The Government Accountability Office has publicized a report after an assessment of the organizational solution to the cybersecurity of the U.S. Department of Health and Human Services (HHS).
The study was held because the HHS and the healthcare and public health segment are very much dependent on information systems to finish their tasks, such as offering healthcare services and responding to nationwide health emergencies. In the event of interruption of any data systems, it may have serious effects for the HHS and healthcare industry institutions and can be disastrous for people in the U.S.A. who count on their assistance.
A cyberattack bringing about the interruption of IT systems utilized in hospitals, pharmacies, and doctors’ clinics would affect the acceptance and delivery of the life-saving drugs and other things required by patients and medical establishments.
The HHS needs to employ safety measures to secure its computer solutions from cyber hackers trying to get hold of sensitive information to commit scam and identity theft, perform attacks to disturb functions or acquire access to networks to kick off attacks on other computer networks. During the pandemic, lots of threat actors and APT groups have attacked the medical care field, with the GAO showing that the FBI and CISA have released a number of warnings within the last 12 months concerning cyber threats mainly focusing on medical and public health entities.
The GAO states that the HHS has plainly outlined roles and obligations, which is crucial for successful collaboration; even so, there were various places where developments may be made, largely with regards to venture with its partners.
HHS working groups were examined on the level to which they exhibited Leading Practices for Collaboration. All seven of the HHS working groups fulfilled the Leading Practices: Bridge organizational cultures, recognize leadership, involve suitable contributors in the group, identify assets. 6 working groups satisfied the Leading Practices: Clarify tasks and duties and document and consistently update written policies and agreements, and five groups fulfilled the Leading Practice: Define and keep tabs on results and responsibility.

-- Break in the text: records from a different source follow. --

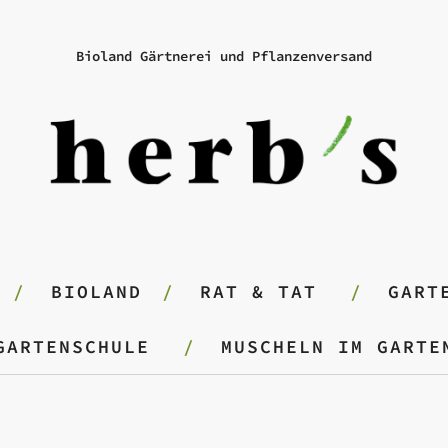
Bioland Gärtnerei und Pflanzenversand
BIOLAND
RAT & TAT
GART
GARTENSCHULE
MUSCHELN IM GARTE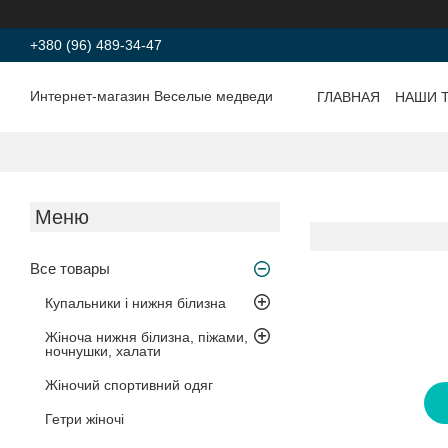
+380 (96) 489-34-47
Интернет-магазин Веселые медведи
ГЛАВНАЯ
НАШИ 
Все товары
Купальники і нижня білизна
Жіноча нижня білизна, піжами,
ночнушки, халати
Жіночий спортивний одяг
Гетри жіночі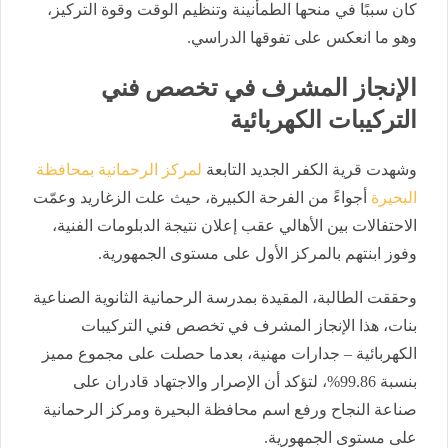
كان سببًا في منحها الطمأنينة وتنظيم الوقت وقوة التركيز،
وهو ما انعكس على تفوقها الدراسي.
الإنجاز المشرف في تخصص فني
التركيبات الكهربائية
وشهدت قرية الكفر الجديد التابعة
لمركز الرحمانية
بمحافظة
البحيرة
أجواءً من الفرحة الكبيرة، حيث علت الزغاريد وعمّت
الاحتفالات بين الأهالي عقب إعلان نتيجة الدبلومات الفنية،
وفوز ابنتهم بالمركز الأول على مستوى الجمهورية.
وحققت الطالبة، المقيدة بمدرسة الرحمانية الثانوية الصناعية
بنات، هذا الإنجاز المشرف في تخصص فني التركيبات
الكهربائية – جدارات مهنية، بعدما حصلت على مجموع مميز
بنسبة 99.86%، لتؤكد أن الإصرار والاجتهاد قادران على
صناعة النجاح ورفع اسم محافظة البحيرة ومركز الرحمانية
على مستوى الجمهورية.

The GAO created 7 recommendations regarding how the HHS could make improvements to collaboration and coordination in the HHS and with the medical care industry.
The HHS Secretary ought to order the CIO to coordinate cybersecurity threat information sharing between the Healthcare Threat Operations Center (HTOC) and the Health Sector Cybersecurity Coordination Center (HC3).
The HHS Secretary must order the CIO to check, examine, and report on the progress and efficiency of the HHS Chief Information Security Officer Council, Cloud Security Working Group, and Continuous Monitoring and Risk Scoring Working Group.
The HHS Secretary needs to command the Assistant Secretary for Preparedness and Response to keep track, assess, and document the development and effectiveness of the HHS Cybersecurity Working Group and the Government Coordinating Council’s Cybersecurity Working Group.
The HHS Secretary must order the CIO to consistently watch and update written agreements conveying how the HHS Chief Information Security Officer Council, Cloud Security Working Group and Continuous Monitoring and Risk Scoring Working Group are going to aid collaboration, and make sure that authorizing authorities evaluate and approve the current agreements.
The HHS Secretary needs to order the Assistant Secretary for Preparedness and Response to make certain that authorizing representatives examine and approve the charter explaining how the HHS Cybersecurity Working Group will help in collaboration.
The HHS Secretary must direct the Assistant Secretary for Preparedness and Response to complete written agreements that consist of a description of how the Government Coordinating Council’s Cybersecurity Working Group is going to team up; distinguish the roles and obligations of the working group; track and update the written agreements consistently; and make sure that authorizing officers leading the working group say yes to the completed agreements.
The HHS Secretary needs to order the Assistant Secretary for Preparedness and Response to have an up-to-date charter for the Joint Healthcare and Public Health Cybersecurity Working Group for the present fiscal year and make certain that approving officials in charge of the working group review and accept the latest charter.
The HHS concurred with six of the recommendations and disapproved one. The HHS is now working to deal with the 6 recommendations it agreed with. The HHS failed to agree with the advice to organize cybersecurity data sharing between HTOC and HC3.